Back in Charlottetown we stopped in to visit St. Dunstan's Basilica where Tom's Dad and family went to Mass and Confession and school while growing up on PEI.

After a lovely four hours with Wayne we were starving and on his recommendation had oysters and PEI mussels in this great little lobster shack right in front of the ship.



This is the pint of the local craft beer--Beach Chair Beer that Tom enjoyed along with the shellfish, for those of you interested in such things... 
               And these are the unbelievably fresh and succulent mussels, half eaten by now because I forgot to take the picture in our starving frenzy, among the best we've had anywhere.  PEI mussels in PEI...we have surely died and gone to Mussel Heaven...

One more thing about Charlottetown.  One of the places Tom wanted to visit was the gravesite of his Dad's paternal grandfather, Michael McQuaid, for whom he had not only the name of the cemetery, but the plot number as well.  Wayne was only too happy to oblige gaily announcing that he visited both the Catholic and the Protestant cemeteries all the time and if he couldn't find the plot, there was an elderly gravetender there who not only knew everyone there but had probably buried them.  Alas, although we visited both cemeteries, the old guy was not around, the young one had no idea where to look, and in spite of walking the plots at length, no Michael was discovered.  Wayne even called St.
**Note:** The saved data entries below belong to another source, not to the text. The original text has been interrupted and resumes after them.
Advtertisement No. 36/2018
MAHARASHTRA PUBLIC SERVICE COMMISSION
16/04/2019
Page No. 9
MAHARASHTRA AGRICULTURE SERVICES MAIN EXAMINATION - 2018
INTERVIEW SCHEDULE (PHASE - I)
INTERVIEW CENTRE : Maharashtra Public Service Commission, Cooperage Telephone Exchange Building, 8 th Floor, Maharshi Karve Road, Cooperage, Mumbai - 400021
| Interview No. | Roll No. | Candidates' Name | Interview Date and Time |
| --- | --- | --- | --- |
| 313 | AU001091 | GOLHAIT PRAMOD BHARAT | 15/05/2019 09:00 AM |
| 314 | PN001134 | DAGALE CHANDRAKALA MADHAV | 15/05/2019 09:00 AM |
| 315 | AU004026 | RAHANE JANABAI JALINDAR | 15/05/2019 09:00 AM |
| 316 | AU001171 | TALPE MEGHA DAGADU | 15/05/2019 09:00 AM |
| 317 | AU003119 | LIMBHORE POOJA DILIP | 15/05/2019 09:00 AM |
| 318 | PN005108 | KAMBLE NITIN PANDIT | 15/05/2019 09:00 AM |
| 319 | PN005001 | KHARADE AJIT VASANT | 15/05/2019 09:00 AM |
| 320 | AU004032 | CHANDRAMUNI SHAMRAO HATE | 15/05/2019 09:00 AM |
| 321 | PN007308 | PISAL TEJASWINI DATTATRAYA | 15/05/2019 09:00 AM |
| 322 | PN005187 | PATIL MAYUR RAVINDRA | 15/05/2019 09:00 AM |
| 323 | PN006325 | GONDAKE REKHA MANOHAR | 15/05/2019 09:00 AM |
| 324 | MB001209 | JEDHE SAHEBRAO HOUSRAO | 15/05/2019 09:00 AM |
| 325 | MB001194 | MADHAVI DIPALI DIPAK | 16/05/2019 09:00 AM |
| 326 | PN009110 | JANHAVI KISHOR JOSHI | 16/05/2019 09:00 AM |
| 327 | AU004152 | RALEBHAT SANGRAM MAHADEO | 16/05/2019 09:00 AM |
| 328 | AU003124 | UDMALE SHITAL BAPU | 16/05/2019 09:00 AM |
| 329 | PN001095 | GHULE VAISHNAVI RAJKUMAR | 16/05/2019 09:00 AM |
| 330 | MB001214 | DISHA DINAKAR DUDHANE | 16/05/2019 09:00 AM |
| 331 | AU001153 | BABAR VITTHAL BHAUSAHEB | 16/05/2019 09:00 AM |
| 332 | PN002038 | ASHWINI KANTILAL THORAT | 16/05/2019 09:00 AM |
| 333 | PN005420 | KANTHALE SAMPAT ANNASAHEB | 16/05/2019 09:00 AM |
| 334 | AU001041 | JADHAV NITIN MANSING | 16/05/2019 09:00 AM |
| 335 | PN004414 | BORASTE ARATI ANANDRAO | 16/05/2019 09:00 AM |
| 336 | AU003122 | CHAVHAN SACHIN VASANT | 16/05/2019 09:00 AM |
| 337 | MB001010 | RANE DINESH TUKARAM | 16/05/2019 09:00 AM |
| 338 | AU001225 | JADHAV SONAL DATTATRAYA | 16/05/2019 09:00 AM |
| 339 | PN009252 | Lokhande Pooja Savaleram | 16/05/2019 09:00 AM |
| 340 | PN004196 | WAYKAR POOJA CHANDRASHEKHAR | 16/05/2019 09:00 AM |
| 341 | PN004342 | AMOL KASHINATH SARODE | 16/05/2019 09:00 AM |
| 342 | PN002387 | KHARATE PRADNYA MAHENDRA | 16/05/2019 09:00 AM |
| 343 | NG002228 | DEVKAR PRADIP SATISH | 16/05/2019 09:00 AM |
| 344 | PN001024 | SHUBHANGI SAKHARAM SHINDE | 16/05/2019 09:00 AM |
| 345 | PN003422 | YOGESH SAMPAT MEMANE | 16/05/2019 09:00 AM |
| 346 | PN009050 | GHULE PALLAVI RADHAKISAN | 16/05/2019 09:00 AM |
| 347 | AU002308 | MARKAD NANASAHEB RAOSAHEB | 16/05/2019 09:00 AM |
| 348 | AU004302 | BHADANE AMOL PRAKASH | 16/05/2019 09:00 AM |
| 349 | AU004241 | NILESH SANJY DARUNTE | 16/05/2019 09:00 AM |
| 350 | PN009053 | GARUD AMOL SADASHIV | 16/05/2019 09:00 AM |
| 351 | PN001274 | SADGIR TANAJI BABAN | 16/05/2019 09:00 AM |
Dunstan's to try to track him down and some other Bureau of Records, and though he talked to a couple of wonderfully interested and helpful people, they said unfortunately that Michael had been placed in the ground before the records had been computerized.  But here is the kicker: Wayne has promised to walk both cemeteries in his spare time and when he finds Great Grandfather Michael McQuaid, he will email a picture of the grave to Beloved himself!  I told him that was way above and beyond but he insisted!  We shall see what develops from that rash promise.

1 comment:

  1. Must have been quite a spiritual experience. I will share with my Michael McQuaid, the great great great grandson of Michal McQuaid, our hallowed (but apparently missing!) ancestor.